Не заводите ни духовника, ни цирюльника, ни племянницы, ни экономки, а иначе проститесь с независимостью. Если же, не приведи Господь, в вашем доме нашлось место для всех для них, тщательно скрывайте место, где держите свои книги. Великий роман «Дон Кихот» увидел свет четыре столетия назад, но и сегодня сердце обливается кровью, когда читаешь главу VI, где вышеперечисленные персонажи устраивают подобие судилища, вероломно воспользовавшись заслуженным отдыхом идальго. «Священник попросил у племянницы ключи от комнаты, где хранились книги — виновники всего несчастья. В сопровождении экономки все направились в эту комнату. Там лежало на полках около сотни толстых и еще много маленьких томов в отличных переплетах»[107]. Мастер Николас передает священнику каждый том, и тот комментирует, прикидывает и решает, племянница восклицает, что нужно сжечь все книги, а экономка швыряет их в окно. Пройдоха-священник не забывает о своих интересах, прибирая к рукам лучшие творения. «Отдайте-ка ее мне, кум, она радует мое сердце больше саржевой флорентийской сутаны». «В эту ночь экономка сожгла все выброшенные во двор книги, а также и те, что оставались в доме». Причем последние — не известно даже и сколько — без суда и следствия, поскольку «часто, очень часто доброе страдает из-за злого». На следующий день дверь в библиотеку заложили кирпичом и тщательно замуровали. А Дон Кихоту злые женщины сказали, что ночью прилетел волшебник на драконе и все унес — и комнату, и книги. Странствующему рыцарю оставалось одно — отправиться в странствие.

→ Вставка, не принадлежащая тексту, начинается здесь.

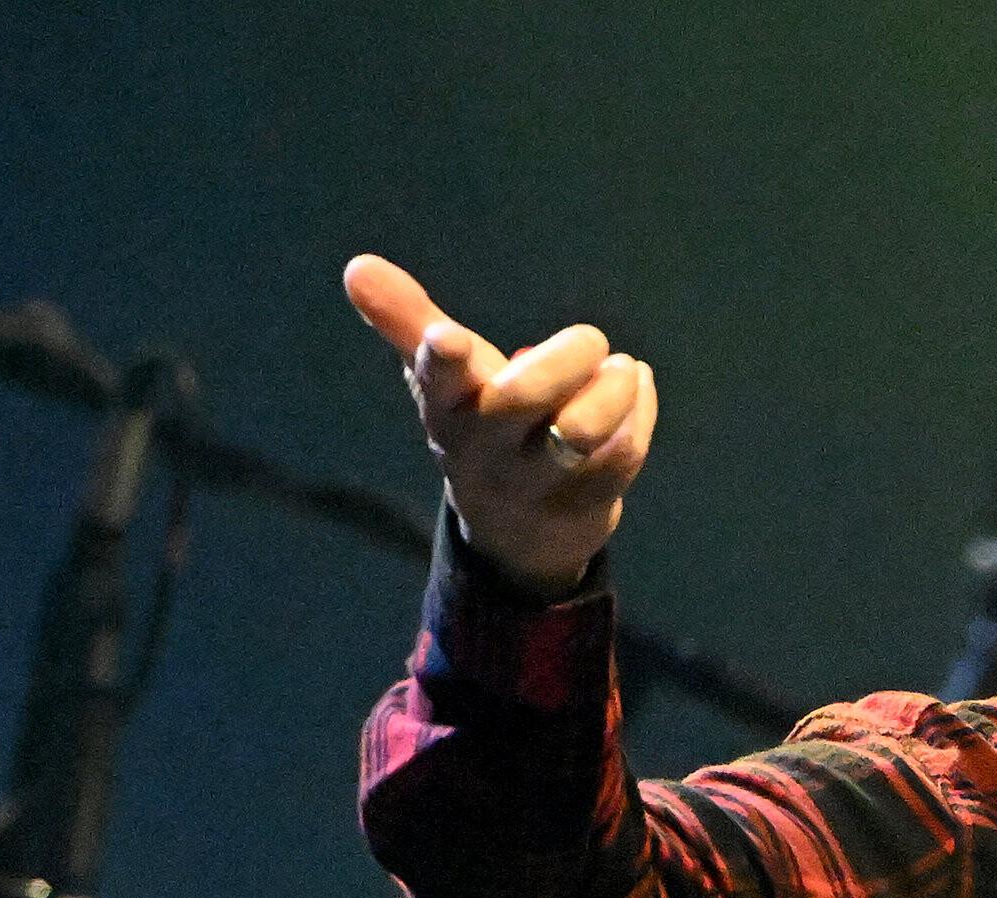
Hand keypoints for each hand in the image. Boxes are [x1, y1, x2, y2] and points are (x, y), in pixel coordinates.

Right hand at [341, 255, 656, 598]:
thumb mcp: (442, 382)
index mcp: (445, 410)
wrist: (515, 534)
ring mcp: (534, 484)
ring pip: (581, 433)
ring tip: (621, 366)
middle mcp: (484, 451)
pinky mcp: (585, 505)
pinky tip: (636, 386)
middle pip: (521, 400)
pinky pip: (623, 454)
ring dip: (612, 389)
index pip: (437, 384)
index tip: (449, 338)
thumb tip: (356, 265)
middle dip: (564, 358)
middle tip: (591, 337)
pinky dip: (639, 411)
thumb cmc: (478, 430)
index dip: (441, 360)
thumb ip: (407, 322)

«Все книги убили меня, но одна позволит жить. Я был Призраком при жизни и обрел плоть в смерти».
Александр Арну (1884–1973)
«Песнь о смерти Дон Кихота»
XVIII в. «воспламенил» Жан-Жак Руссо в «Рассуждении о науках и искусствах», порадовавшись огню, сгубившему легендарную Александрийскую библиотеку, ибо «печатание книг привело к ужасным беспорядкам в Европе, и зло с каждым днем только усугубляется». Друг Руссо Дени Дидро идет по его стопам, оправдывая «китайских императоров». Великий мечтатель Луи-Себастьен Мерсье, лучше других ощутивший утопичность идеи, ринулся в пробитую культурную брешь. Сказочник, автор шестидесяти пьес для театра, сегодня Мерсье больше всего известен своими «Сценами парижской жизни» (1781 г.), где он выносит приговор королевскому собранию книг, ибо «разум здесь теряется среди множества никчемных книг, которые занимают столько места, что путают память Библиотекаря и тот не может расставить их по порядку. Каталог составляется вот уже скоро тридцать пять лет и лишь усиливает хаос». А вот еще цитата: «Устрица в раковине, мирно покоящаяся на своем камне, разумнее этого Доктора, который насочинял шесть тысяч страниц вздора и бахвалится тем, что объял всемирную науку… Хочется «принять» противоядие — почитать Монтеня — и бежать со всех ног». Десятью годами раньше Мерсье — ему тогда не было и тридцати — описал в книге «2440 год» скромный царский архив как «маленький кабинет, в котором было лишь несколько книг, показавшихся мне не очень толстыми». «Дело в том, — объясняют герою библиотекари будущего, — что мы собрали в долине все книги, которые сочли легкомысленными, или бесполезными, или опасными… получилась новая Вавилонская башня… из пятисот или шестисот тысяч словарей, ста тысяч томов книг по юриспруденции, ста тысяч стихотворных сборников, полутора миллионов путевых заметок и миллиарда романов. Мы предали огню всю эту ужасную массу, принеся искупительную жертву во имя истины, здравого смысла и безупречного вкуса». XXV в. удовольствуется исключительно «нужными» авторами — Гомером, Платоном, Вергилием, Плинием, Саллюстием, Шекспиром, Торквато Тассо и, конечно, Монтенем. Ну и Руссо, очищенным от поэтичных благоглупостей.